Directions
Your answer should be an exact copy of the data.
= = = = = = =
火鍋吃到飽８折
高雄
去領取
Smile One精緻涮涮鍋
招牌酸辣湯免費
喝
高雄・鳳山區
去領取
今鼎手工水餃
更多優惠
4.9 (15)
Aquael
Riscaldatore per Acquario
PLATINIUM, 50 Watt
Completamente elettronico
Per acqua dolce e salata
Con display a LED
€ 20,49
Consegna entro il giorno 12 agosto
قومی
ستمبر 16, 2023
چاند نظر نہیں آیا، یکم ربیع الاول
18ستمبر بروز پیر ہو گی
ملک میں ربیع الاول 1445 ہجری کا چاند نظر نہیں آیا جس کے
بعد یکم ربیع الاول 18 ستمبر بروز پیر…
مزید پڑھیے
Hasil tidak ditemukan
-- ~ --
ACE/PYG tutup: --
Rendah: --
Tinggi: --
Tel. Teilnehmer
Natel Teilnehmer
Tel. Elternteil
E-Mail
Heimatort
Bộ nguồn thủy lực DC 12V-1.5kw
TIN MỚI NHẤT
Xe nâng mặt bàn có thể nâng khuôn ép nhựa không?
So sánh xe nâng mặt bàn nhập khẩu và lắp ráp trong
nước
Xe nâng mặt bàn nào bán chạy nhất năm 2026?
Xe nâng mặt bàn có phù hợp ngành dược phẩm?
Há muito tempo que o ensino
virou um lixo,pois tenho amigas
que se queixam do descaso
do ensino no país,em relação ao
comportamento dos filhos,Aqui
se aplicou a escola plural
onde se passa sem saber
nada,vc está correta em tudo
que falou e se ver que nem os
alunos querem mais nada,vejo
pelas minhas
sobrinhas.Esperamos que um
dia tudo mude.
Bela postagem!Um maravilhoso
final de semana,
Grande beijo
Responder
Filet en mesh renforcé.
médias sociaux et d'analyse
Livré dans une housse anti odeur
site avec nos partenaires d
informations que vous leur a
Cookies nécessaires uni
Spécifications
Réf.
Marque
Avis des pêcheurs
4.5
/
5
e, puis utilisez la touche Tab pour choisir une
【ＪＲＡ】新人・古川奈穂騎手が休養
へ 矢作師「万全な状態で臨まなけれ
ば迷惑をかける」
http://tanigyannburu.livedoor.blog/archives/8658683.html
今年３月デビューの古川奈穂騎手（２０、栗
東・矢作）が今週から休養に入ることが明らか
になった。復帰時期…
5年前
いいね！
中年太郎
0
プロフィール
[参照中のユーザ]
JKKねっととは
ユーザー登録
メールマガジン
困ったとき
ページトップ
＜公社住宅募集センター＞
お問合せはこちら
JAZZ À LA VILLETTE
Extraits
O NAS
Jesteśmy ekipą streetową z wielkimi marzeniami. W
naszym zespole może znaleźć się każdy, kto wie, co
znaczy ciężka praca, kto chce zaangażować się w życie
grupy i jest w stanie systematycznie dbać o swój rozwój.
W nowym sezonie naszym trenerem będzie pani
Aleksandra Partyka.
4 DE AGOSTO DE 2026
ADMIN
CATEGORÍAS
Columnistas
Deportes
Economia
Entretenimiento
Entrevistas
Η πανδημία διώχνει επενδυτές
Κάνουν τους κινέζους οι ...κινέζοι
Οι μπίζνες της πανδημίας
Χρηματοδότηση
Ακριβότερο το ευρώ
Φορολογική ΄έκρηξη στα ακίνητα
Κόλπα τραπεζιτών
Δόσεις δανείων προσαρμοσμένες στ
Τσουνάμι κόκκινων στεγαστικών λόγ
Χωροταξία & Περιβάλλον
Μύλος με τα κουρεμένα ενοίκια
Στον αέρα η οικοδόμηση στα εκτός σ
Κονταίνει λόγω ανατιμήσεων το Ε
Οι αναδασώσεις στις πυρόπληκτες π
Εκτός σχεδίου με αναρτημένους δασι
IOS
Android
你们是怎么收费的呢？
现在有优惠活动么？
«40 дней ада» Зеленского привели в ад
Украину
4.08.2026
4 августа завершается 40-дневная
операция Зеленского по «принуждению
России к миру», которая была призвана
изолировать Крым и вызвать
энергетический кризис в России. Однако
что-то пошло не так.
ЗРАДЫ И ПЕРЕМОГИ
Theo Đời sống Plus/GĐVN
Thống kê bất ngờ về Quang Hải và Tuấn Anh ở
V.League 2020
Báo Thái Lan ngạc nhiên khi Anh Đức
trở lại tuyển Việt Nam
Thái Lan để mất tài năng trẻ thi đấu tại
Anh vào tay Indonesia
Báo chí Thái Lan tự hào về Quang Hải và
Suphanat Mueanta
= = = = = = =
Exercise result
火鍋吃到飽８折
高雄
去領取
Smile One精緻涮涮鍋
招牌酸辣湯免費
喝
高雄・鳳山區
去領取
今鼎手工水餃
更多優惠
4.9 (15)
Aquael
Riscaldatore per Acquario
PLATINIUM, 50 Watt
Completamente elettronico
Per acqua dolce e salata
Con display a LED
€ 20,49
Consegna entro il giorno 12 agosto
قومی
ستمبر 16, 2023
چاند نظر نہیں آیا، یکم ربیع الاول
18ستمبر بروز پیر ہو گی
ملک میں ربیع الاول 1445 ہجری کا چاند نظر نہیں آیا جس کے
بعد یکم ربیع الاول 18 ستمبر بروز پیر…
مزید پڑھیے
Hasil tidak ditemukan
-- ~ --
ACE/PYG tutup: --
Rendah: --
Tinggi: --
Tel. Teilnehmer
Natel Teilnehmer
Tel. Elternteil
E-Mail
Heimatort
Bộ nguồn thủy lực DC 12V-1.5kw
TIN MỚI NHẤT
Xe nâng mặt bàn có thể nâng khuôn ép nhựa không?
So sánh xe nâng mặt bàn nhập khẩu và lắp ráp trong
nước
Xe nâng mặt bàn nào bán chạy nhất năm 2026?
Xe nâng mặt bàn có phù hợp ngành dược phẩm?
Há muito tempo que o ensino
virou um lixo,pois tenho amigas
que se queixam do descaso
do ensino no país,em relação ao
comportamento dos filhos,Aqui
se aplicou a escola plural
onde se passa sem saber
nada,vc está correta em tudo
que falou e se ver que nem os
alunos querem mais nada,vejo
pelas minhas
sobrinhas.Esperamos que um
dia tudo mude.
Bela postagem!Um maravilhoso
final de semana,
Grande beijo
Responder
Filet en mesh renforcé.
médias sociaux et d'analyse
Livré dans une housse anti odeur
site avec nos partenaires d
informations que vous leur a
Cookies nécessaires uni
Spécifications
Réf.
Marque
Avis des pêcheurs
4.5
/
5
e, puis utilisez la touche Tab pour choisir une
【ＪＲＡ】新人・古川奈穂騎手が休養
へ 矢作師「万全な状態で臨まなけれ
ば迷惑をかける」
http://tanigyannburu.livedoor.blog/archives/8658683.html
今年３月デビューの古川奈穂騎手（２０、栗
東・矢作）が今週から休養に入ることが明らか
になった。復帰時期…
5年前
いいね！
中年太郎
0
プロフィール
[参照中のユーザ]
JKKねっととは
ユーザー登録
メールマガジン
困ったとき
ページトップ
＜公社住宅募集センター＞
お問合せはこちら
JAZZ À LA VILLETTE
Extraits
O NAS
Jesteśmy ekipą streetową z wielkimi marzeniami. W
naszym zespole może znaleźć się każdy, kto wie, co
znaczy ciężka praca, kto chce zaangażować się w życie
grupy i jest w stanie systematycznie dbać o swój rozwój.
W nowym sezonie naszym trenerem będzie pani
Aleksandra Partyka.
4 DE AGOSTO DE 2026
ADMIN
CATEGORÍAS
Columnistas
Deportes
Economia
Entretenimiento
Entrevistas
Η πανδημία διώχνει επενδυτές
Κάνουν τους κινέζους οι ...κινέζοι
Οι μπίζνες της πανδημίας
Χρηματοδότηση
Ακριβότερο το ευρώ
Φορολογική ΄έκρηξη στα ακίνητα
Κόλπα τραπεζιτών
Δόσεις δανείων προσαρμοσμένες στ
Τσουνάμι κόκκινων στεγαστικών λόγ
Χωροταξία & Περιβάλλον
Μύλος με τα κουρεμένα ενοίκια
Στον αέρα η οικοδόμηση στα εκτός σ
Κονταίνει λόγω ανατιμήσεων το Ε
Οι αναδασώσεις στις πυρόπληκτες π
Εκτός σχεδίου με αναρτημένους δασι
IOS
Android
你们是怎么收费的呢？
现在有优惠活动么？
«40 дней ада» Зеленского привели в ад
Украину
4.08.2026
4 августа завершается 40-дневная
операция Зеленского по «принуждению
России к миру», которая была призвана
изолировать Крым и вызвать
энергетический кризис в России. Однако
что-то пошло не так.
ЗРАДЫ И ПЕРЕМОГИ
Theo Đời sống Plus/GĐVN
Thống kê bất ngờ về Quang Hải và Tuấn Anh ở
V.League 2020
Báo Thái Lan ngạc nhiên khi Anh Đức
trở lại tuyển Việt Nam
Thái Lan để mất tài năng trẻ thi đấu tại
Anh vào tay Indonesia
Báo chí Thái Lan tự hào về Quang Hải và
Suphanat Mueanta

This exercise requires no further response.